それなのに、あの場に突如現れて取り押さえられた女性に、ハインリッヒは「オリヴィア」と呼びかけたことをコルネリアスは不思議そうにヒースに確認した。何がどうなっているのか、説明して欲しいと添えて。


ゆえに、ヒースは求めに応じて事情を説明した。ハインリッヒの子を殺すことについても彼は知っているため、それらのことも含めて。


「なるほど。つまり、すれ違いが生じた結果、あのような悲劇が起こったということだね」


「すれ違い?」


「公の話だと、オリヴィア嬢がアルマ嬢をスパイと決めつけていたというが……逆にハインリッヒ王とアルマ嬢の立場からすれば、どう思うかね?」


「そうか……ハインリッヒの方からすれば、自分たちが手を下していない以上、他に秘密を知るオリヴィア嬢こそが裏切り者だと感じているということだな?」


「ご名答♪」


「そんな!」


そのとき、それまで黙って聞いていたクラウディアが声を上げた。それでは、オリヴィアに厳しい罰が下るのではないかと心配して。何しろ相手は、最近少しは真面になってきていると言ってもハインリッヒなのだ。極刑だってあり得ない話ではない。


「ディア……非礼であるぞ」


「わかっています。こんなことをわたしが口を挟むのは許されないということは。ですが……どうかお願いです。彼女の身が立つように陛下よりお口添えをお願いできないでしょうか」


「ほう……。どうやら、中々面白いお嬢さんのようだな、公よ」


「すまぬ。どうか、気にせず忘れてくれ」


ヒースはため息を吐きつつ、頭を下げて詫びた。そして、これ以上何もいうなとクラウディアに目配せもした。しかし……コルネリアスは興味を覚えたのか、話を続けた。

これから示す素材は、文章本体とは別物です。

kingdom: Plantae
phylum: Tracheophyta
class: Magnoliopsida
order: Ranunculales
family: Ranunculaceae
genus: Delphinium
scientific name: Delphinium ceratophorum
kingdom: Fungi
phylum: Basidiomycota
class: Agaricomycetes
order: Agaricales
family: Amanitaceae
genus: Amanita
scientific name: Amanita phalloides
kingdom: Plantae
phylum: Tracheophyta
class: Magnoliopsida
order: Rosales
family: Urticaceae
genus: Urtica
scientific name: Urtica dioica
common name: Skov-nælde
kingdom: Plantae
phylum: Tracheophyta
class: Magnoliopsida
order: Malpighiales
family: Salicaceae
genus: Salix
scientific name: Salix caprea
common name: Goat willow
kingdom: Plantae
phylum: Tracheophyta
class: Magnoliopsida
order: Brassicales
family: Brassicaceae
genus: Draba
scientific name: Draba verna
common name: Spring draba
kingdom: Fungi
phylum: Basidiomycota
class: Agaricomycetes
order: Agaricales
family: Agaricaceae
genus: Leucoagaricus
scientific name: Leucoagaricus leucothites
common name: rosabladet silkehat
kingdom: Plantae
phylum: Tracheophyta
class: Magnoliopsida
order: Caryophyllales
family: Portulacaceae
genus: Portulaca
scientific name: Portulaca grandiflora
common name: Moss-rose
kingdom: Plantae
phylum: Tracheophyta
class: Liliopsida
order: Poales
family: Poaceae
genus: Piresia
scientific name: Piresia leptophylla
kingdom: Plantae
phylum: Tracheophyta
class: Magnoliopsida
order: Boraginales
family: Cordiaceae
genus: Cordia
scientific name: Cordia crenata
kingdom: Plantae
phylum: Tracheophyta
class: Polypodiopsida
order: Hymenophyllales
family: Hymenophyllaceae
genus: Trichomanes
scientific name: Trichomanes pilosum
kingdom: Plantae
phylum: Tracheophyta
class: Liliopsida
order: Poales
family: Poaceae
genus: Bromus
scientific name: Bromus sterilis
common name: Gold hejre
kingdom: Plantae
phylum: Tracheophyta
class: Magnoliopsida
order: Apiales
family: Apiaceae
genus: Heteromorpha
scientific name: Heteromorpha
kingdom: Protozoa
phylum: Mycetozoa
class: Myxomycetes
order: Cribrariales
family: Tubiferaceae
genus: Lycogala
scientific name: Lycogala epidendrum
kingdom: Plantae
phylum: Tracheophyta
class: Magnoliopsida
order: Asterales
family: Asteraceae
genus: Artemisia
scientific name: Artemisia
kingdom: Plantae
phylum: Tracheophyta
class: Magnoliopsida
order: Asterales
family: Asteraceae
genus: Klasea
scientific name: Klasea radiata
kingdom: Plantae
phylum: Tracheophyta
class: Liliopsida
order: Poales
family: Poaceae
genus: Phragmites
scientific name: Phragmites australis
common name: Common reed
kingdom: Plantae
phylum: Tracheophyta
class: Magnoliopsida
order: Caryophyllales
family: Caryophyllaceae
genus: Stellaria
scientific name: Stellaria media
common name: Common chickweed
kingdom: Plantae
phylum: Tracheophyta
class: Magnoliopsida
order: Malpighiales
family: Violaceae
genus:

「いや、実に気に入ったよ。そうだな、お嬢さん。口添えしても良いが……条件が一つある」


「条件?それは……?」


「なに、それほど難しい話ではない。そのオリヴィア嬢のこと、君の口から俺によく説明してくれないか?」


いい所も悪い所も、共に過ごした思い出話でも何でも話してほしいと、コルネリアスは言った。それを聞いてから、口添えするかどうかを考えると。


(なるほど……そういうつもりなのか)


そして、そんなコルネリアスの態度から、彼の意図することにヒースは気づいた。だから、どうしようかと戸惑っているクラウディアの背中を押して、言われた通りに説明するように促した。きっと上手くいくからと。


「ええ……と、それでは説明しますね。あの子は……」


こうして、クラウディアは『オリヴィア』のことを一生懸命説明し始めた。本当に良いことも悪いことも全部隠さずに、今まで積み重ねてきた思いを込めて丁寧に。


だから、コルネリアスにも伝わる。オリヴィアという女の子がどれだけ心根が素晴らしく、これまで全力で頑張ってきたのかを。


(そのような娘であるならば、文句の付け所などないな……)


自然と頬が緩み、話に聞き入りながら、コルネリアスは心に決めた。それは、オリヴィアを自身の妻に迎えるということ。このまま、婚約破棄が正式に成立すれば、すぐに結婚を申し込もうと決意を固めるのだった。